Over the next few months, major discussions at the United Nations will shape the future of Internet governance. In order to prepare with our community for the ten-year Review of the World Summit on the Information Society (WSIS+10), in New York, USA, on 15 to 16 December 2015, we are publishing today a matrix of the countries’ positions on WSIS+10. The matrix draws from their written contributions to the UN this summer, and is designed to help all stakeholders better understand the key issues at the the heart of the negotiations.
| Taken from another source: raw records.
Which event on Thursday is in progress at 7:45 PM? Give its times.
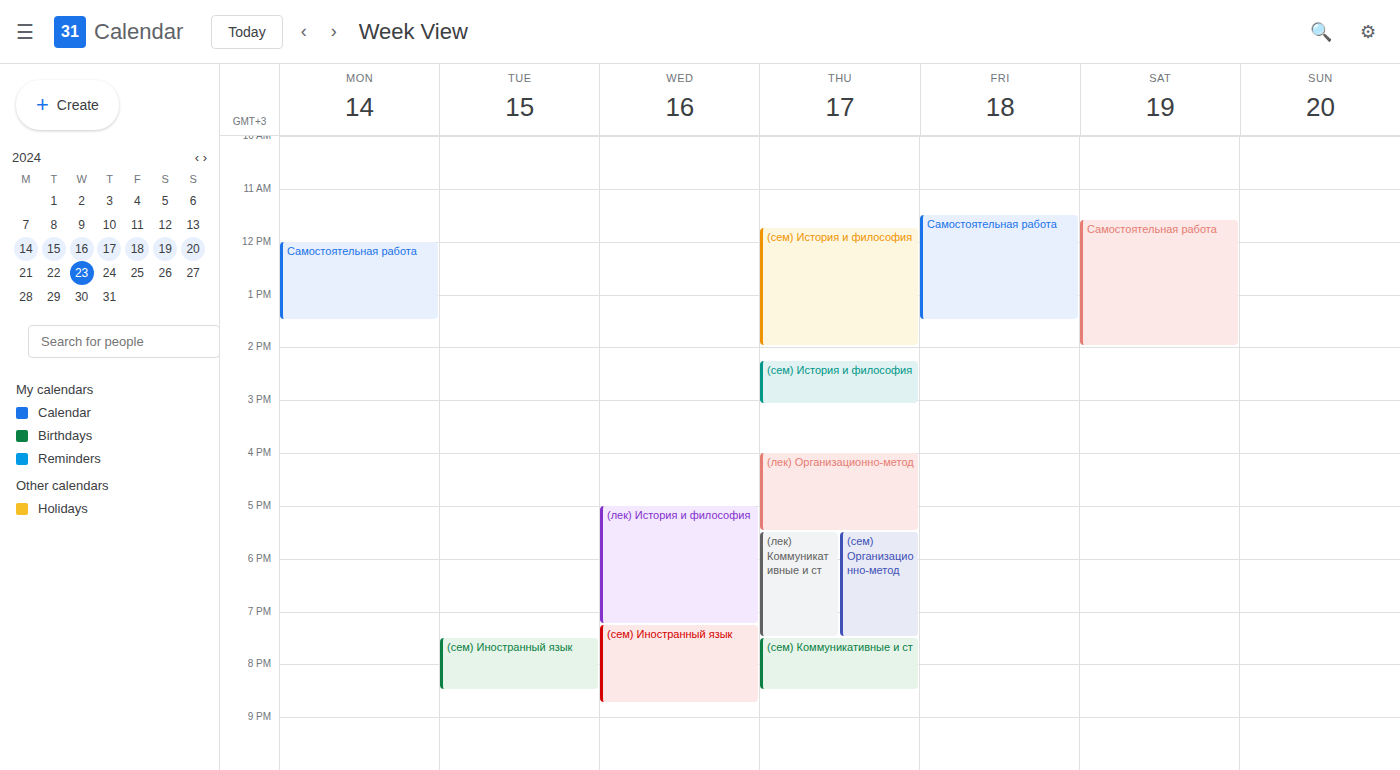
"(сем) Коммуникативные и ст", 7:30 PM to 8:30 PM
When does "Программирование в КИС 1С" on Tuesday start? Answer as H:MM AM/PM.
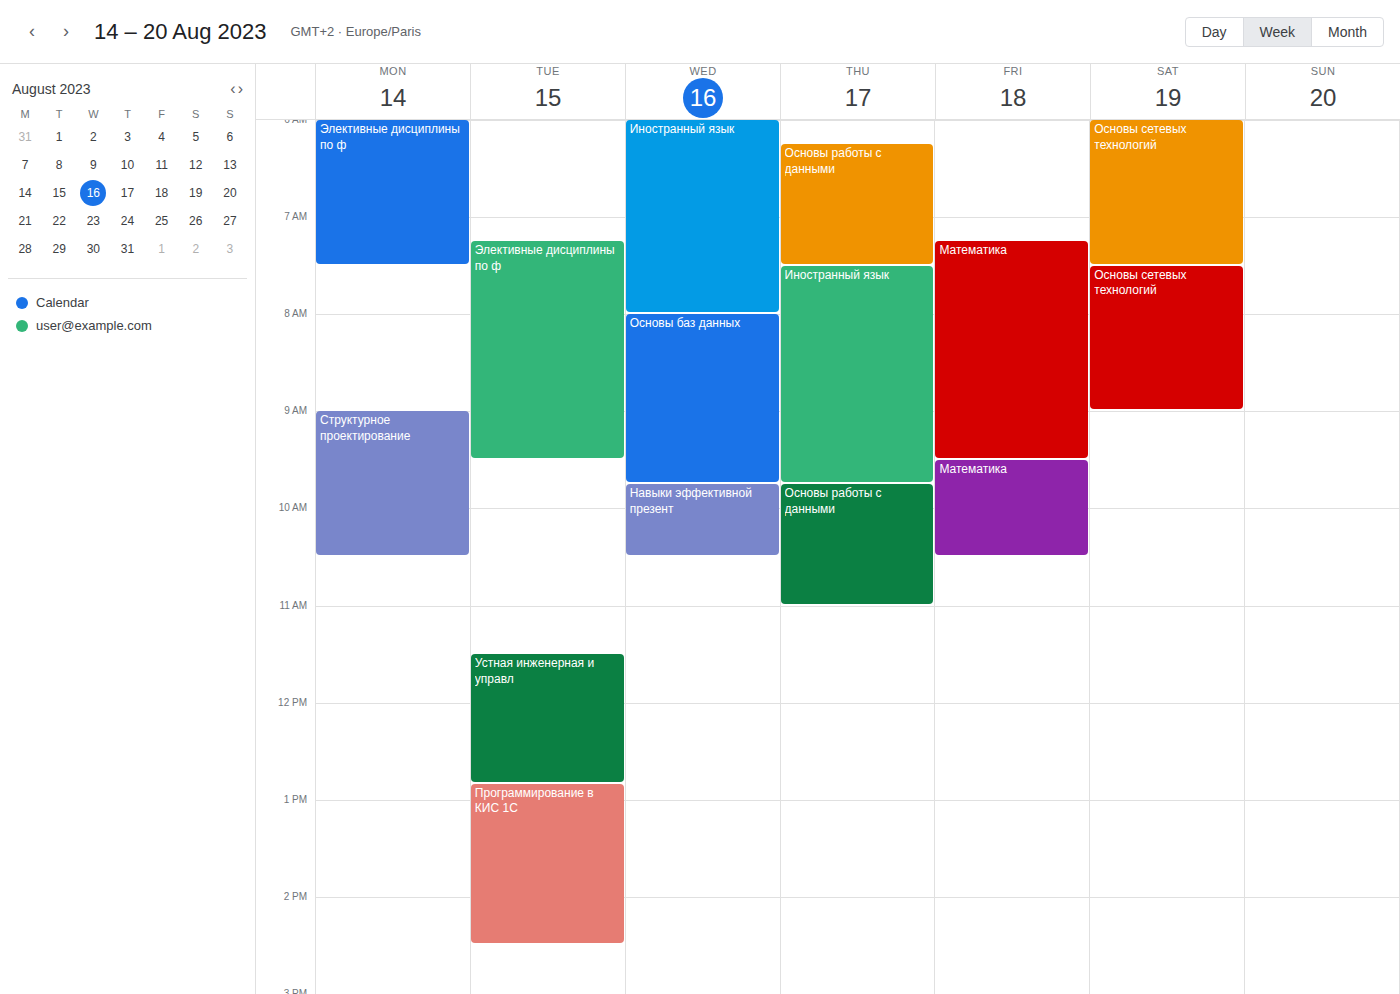
12:50 PM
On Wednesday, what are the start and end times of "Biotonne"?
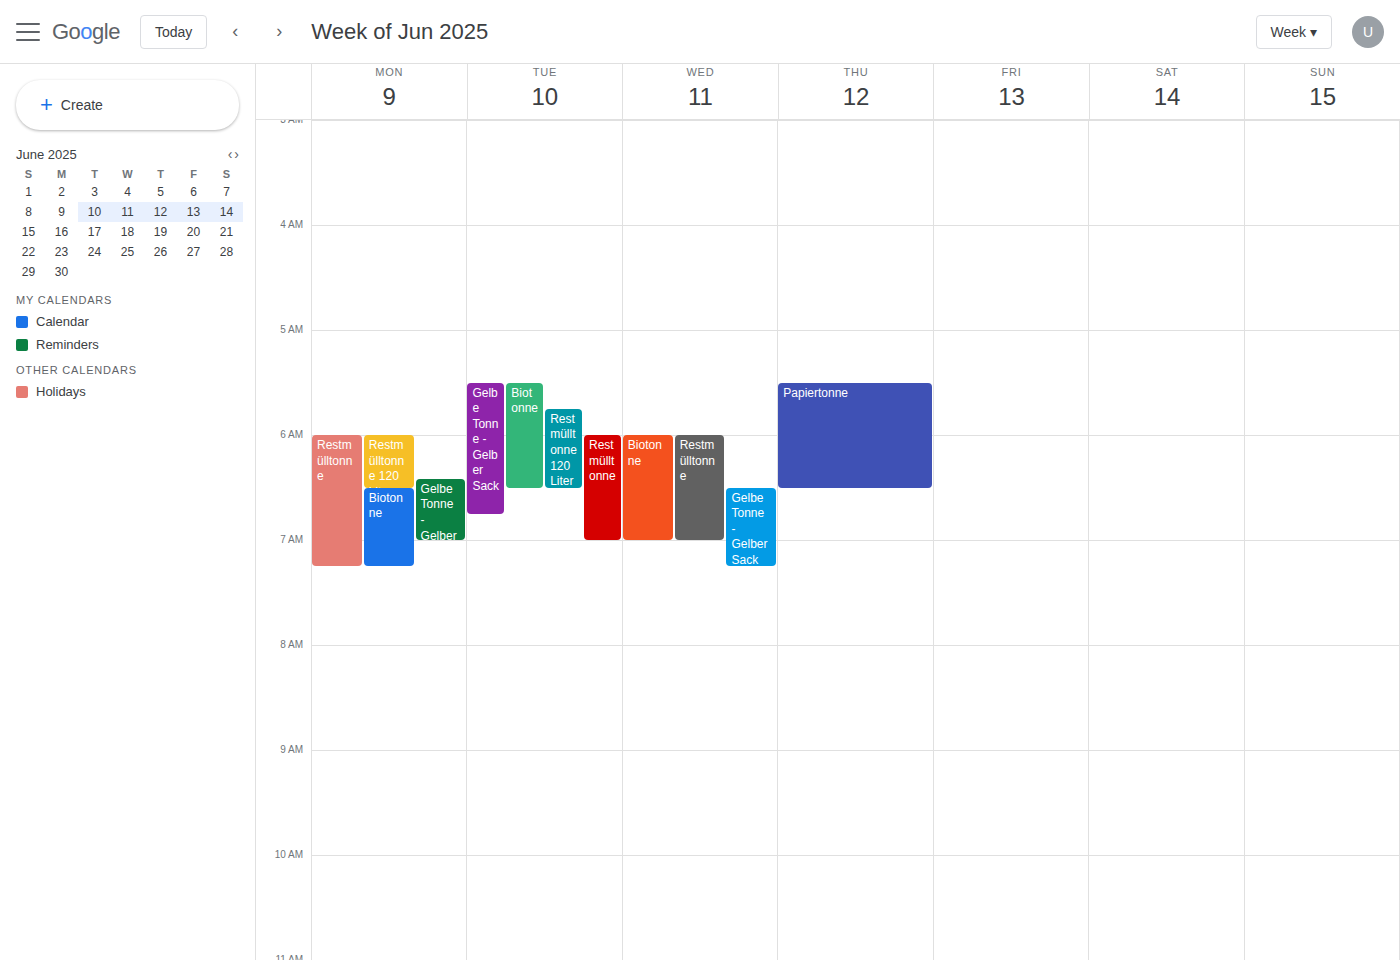
6:00 AM to 7:00 AM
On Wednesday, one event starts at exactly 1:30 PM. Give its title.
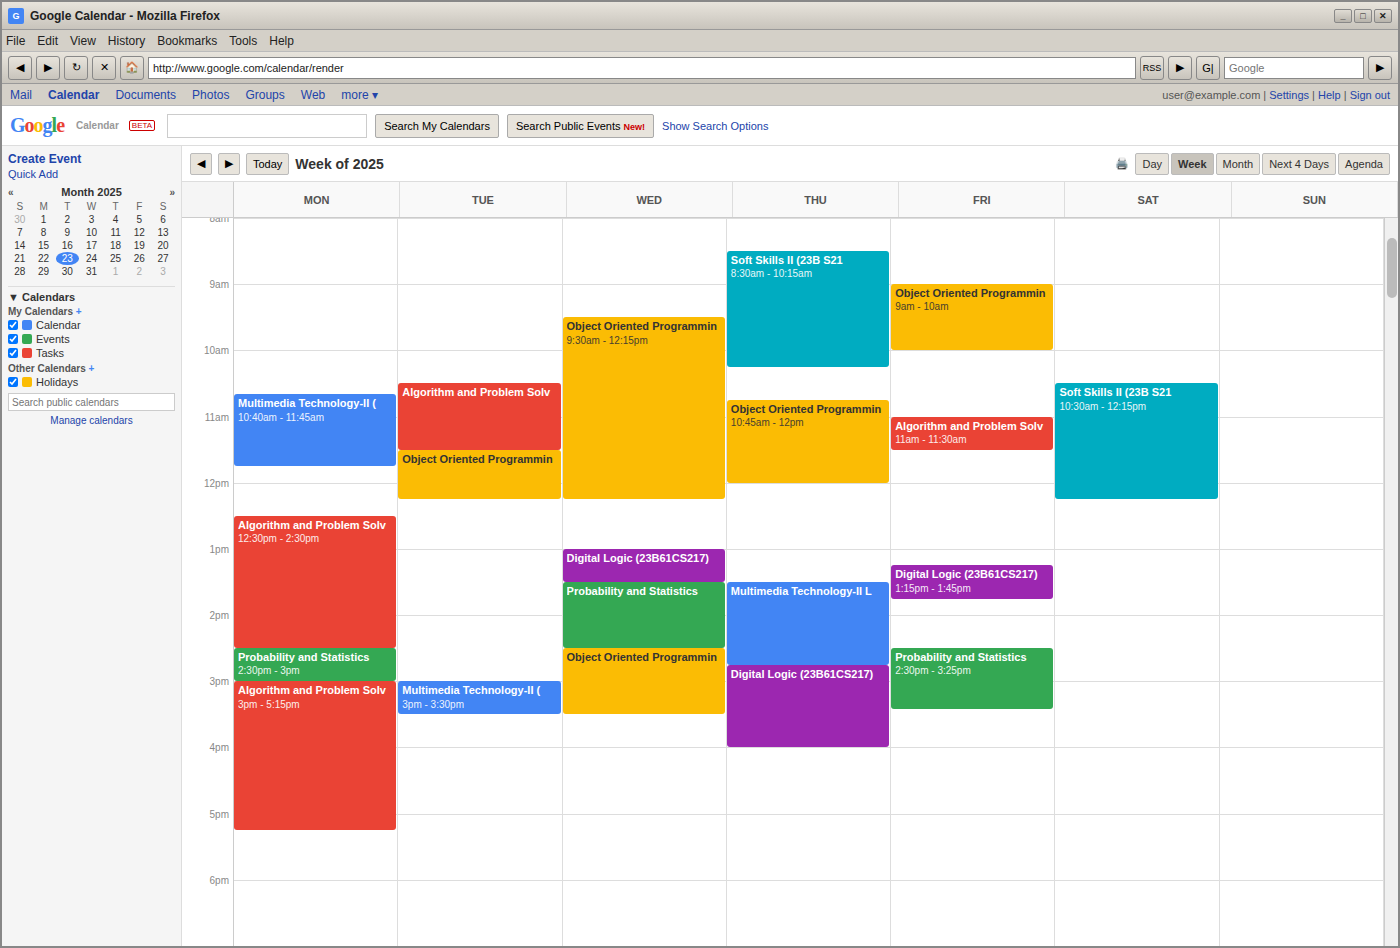
"Probability and Statistics"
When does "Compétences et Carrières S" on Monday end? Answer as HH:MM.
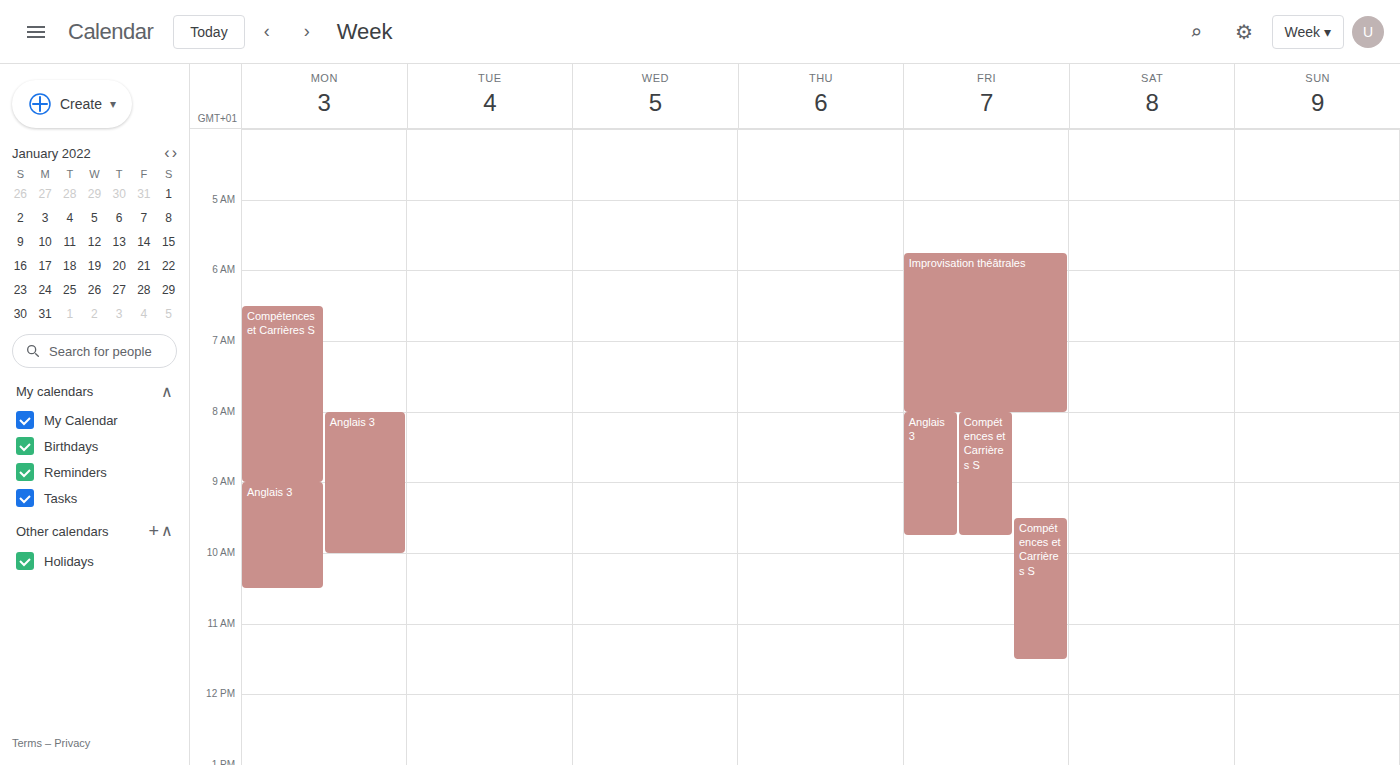
09:00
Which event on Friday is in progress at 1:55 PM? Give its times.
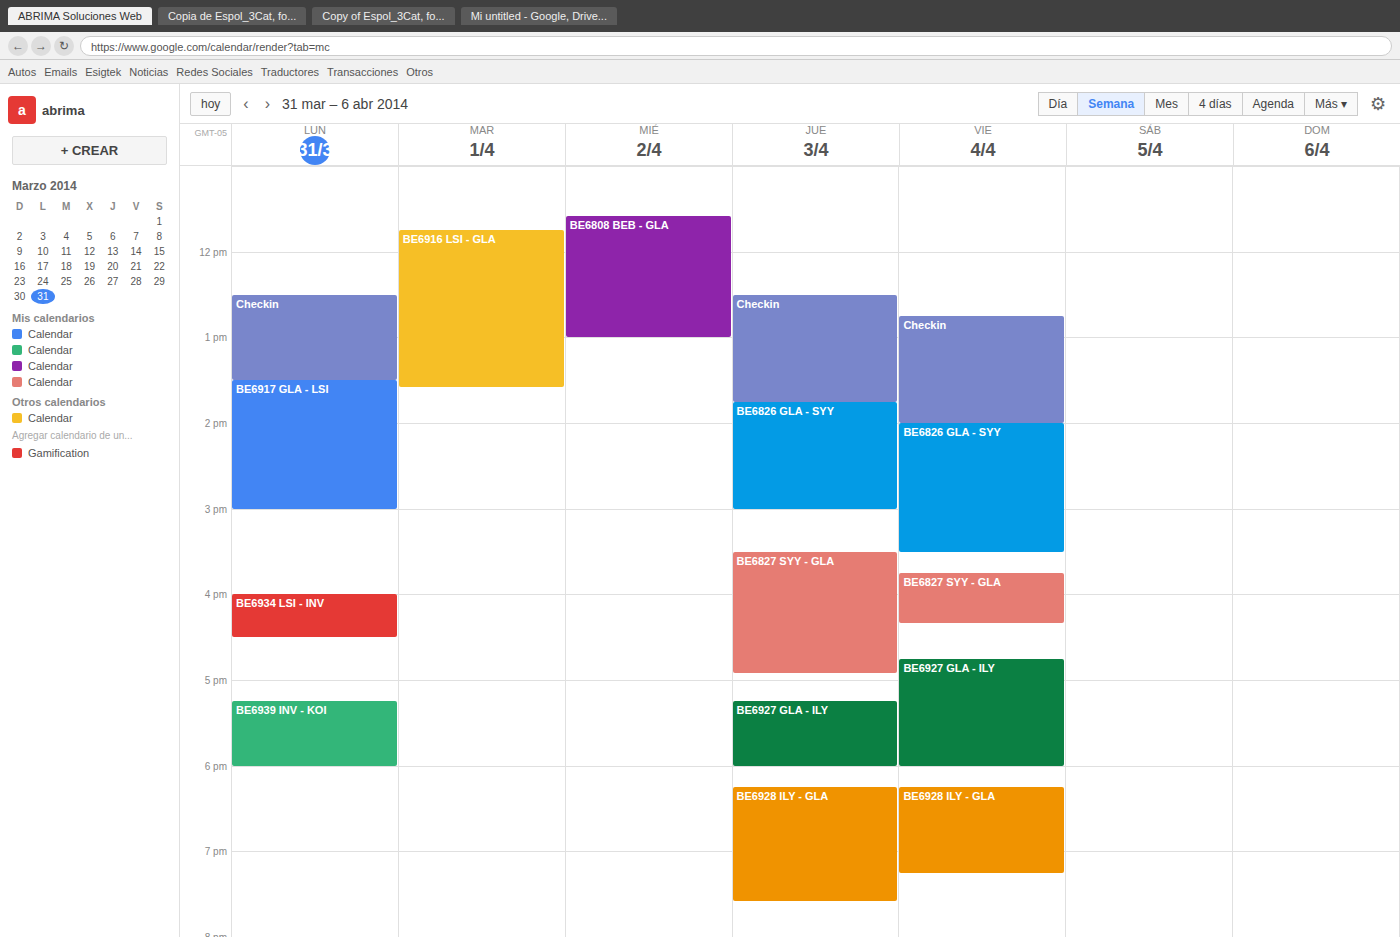
"Checkin", 12:45 PM to 2:00 PM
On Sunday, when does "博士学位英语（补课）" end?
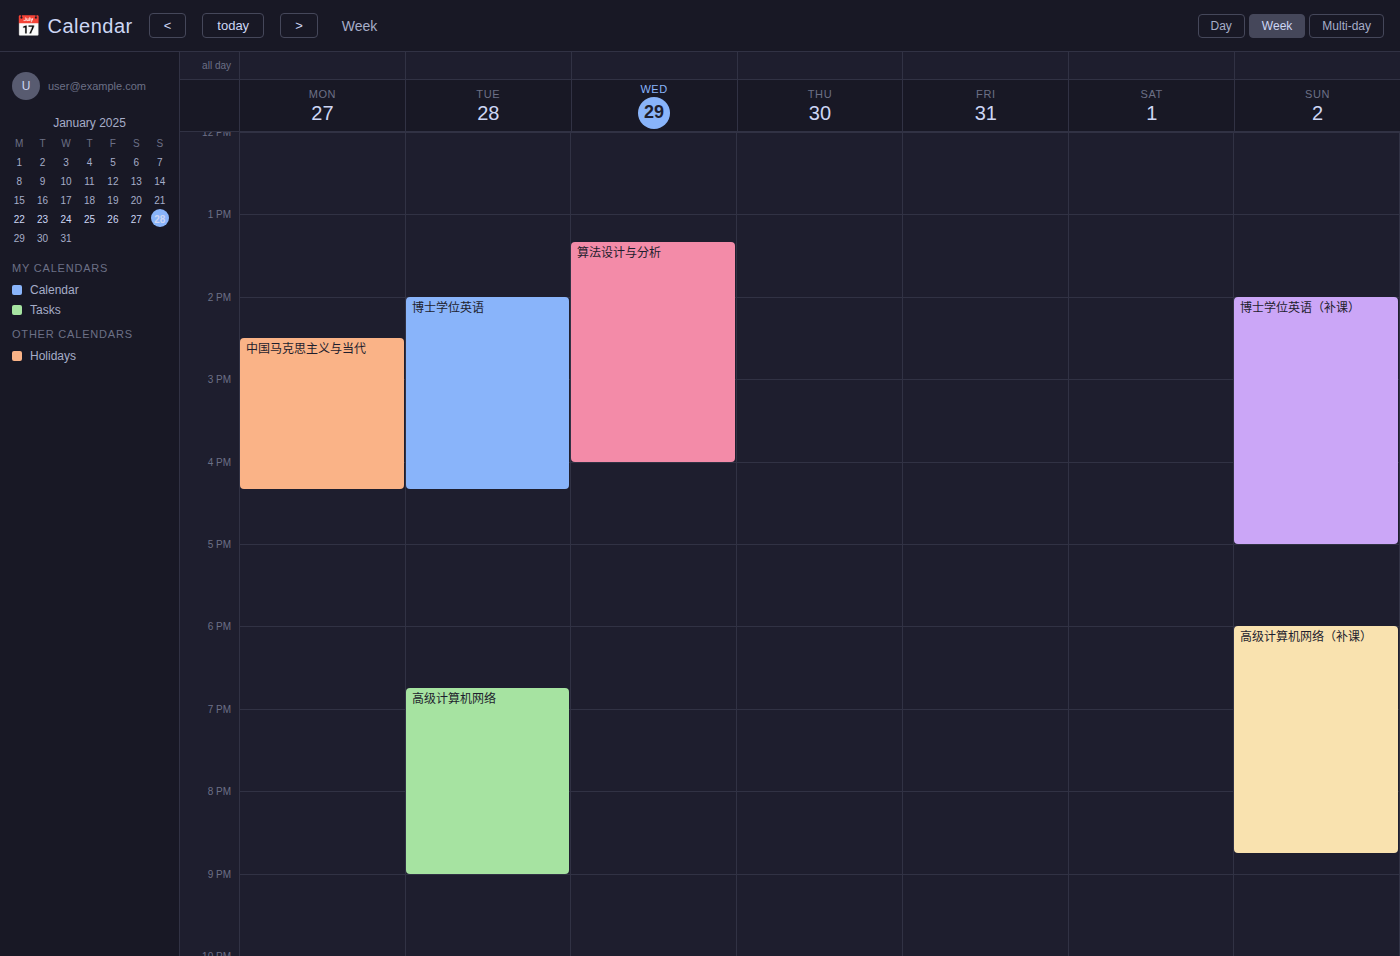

Countries are making contributions on an ongoing basis so please do realize the matrix constantly needs to be updated; the next version will include full analysis of the WSIS+10 “zero draft”. Any feedback and suggestions on how to improve the document would be welcome. The most recent version of the matrix can always be found here.

You are welcome to use the matrix, print the document, and share it with others. We have licensed it under a Creation Commons By Attribution license meaning that you are free to use it in whatever form you like as long as the Internet Society is mentioned as the source.

It is part of the Internet Society’s core mission to strengthen the Internet governance ecosystem by enabling stakeholders to be fully part of discussions that may affect them. In the Internet Governance survey we conducted last spring, our community also indicated that key priorities are to make Internet governance easier to understand. The release of this WSIS+10 matrix today builds on our effort over the past weeks to publish policy briefs, organize Community Forums and also the launch of the Digital Watch project.
We are looking forward to discussing further WSIS+10 issues with our members and chapters during our Community Forum on 8 Oct.  If you would like to be part of these discussions, you can simply become an Internet Society member (it is free).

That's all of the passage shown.